Historically, the area of the agricultural land has been substantially reduced over time, declining by 18% between 1986 and 2001 [
115], a trend that is continuing [
116]. Even controls on urban development are likely to further reduce agricultural output. Scenarios modelled by Deloitte Access Economics [
117] showed a reduction in the value of the agricultural output from Melbourne’s Foodbowl of
$32 million per annum in a ‘constrained urban sprawl’ scenario compared to
$111 million for a ‘moderate urban sprawl’ scenario. Foodprint Melbourne showed that population growth and urban sprawl could reduce the region’s food production capacity from the current 41% to 18% by 2050 [
118].
Melbourne’s peri-urban food production is important for the reasons such areas remain important globally.

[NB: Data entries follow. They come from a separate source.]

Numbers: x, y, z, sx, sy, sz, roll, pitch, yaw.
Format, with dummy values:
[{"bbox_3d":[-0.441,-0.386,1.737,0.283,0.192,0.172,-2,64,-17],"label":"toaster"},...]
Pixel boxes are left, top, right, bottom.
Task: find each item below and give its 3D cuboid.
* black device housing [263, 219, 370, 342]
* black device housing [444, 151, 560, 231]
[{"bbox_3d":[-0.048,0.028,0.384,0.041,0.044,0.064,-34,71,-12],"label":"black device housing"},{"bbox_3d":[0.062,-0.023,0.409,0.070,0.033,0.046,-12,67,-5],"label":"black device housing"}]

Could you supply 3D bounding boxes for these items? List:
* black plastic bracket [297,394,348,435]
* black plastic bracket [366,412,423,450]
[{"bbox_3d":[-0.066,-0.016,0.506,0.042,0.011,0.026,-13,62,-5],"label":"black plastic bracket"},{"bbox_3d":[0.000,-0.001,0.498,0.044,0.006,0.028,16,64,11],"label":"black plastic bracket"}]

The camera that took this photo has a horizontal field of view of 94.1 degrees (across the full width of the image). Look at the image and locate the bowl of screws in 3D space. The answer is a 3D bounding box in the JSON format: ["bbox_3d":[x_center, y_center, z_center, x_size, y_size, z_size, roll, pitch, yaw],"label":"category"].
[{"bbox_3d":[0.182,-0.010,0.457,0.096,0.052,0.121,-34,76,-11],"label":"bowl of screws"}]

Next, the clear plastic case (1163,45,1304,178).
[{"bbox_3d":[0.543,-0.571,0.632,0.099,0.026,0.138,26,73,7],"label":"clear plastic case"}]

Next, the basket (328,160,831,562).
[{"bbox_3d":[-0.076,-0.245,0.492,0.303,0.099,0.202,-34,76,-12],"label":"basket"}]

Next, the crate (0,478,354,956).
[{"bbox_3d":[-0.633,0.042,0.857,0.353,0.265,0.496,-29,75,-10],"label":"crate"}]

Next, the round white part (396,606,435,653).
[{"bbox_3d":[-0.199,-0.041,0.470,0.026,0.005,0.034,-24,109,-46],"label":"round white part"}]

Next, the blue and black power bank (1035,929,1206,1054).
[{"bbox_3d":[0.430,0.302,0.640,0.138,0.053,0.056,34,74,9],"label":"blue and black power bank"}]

First, the location of many cities on fertile soil in liveable climates provides a resource that should be protected for its high-value, high-intensity food production capacity. Second, the location close to metropolitan areas provides efficient and effective transport systems with ready access to markets. Third, water resources are available at a reasonable cost through adequate rainfall or recycling programs using urban storm- and wastewaters. Fourth, chronic and uncertain social and physical circumstances are likely to place increasing pressure on global food resources and supply chains as transport costs rise and the availability of food from distant sources becomes increasingly tenuous, reinforcing the need for caution in continued reliance on distant sources of food.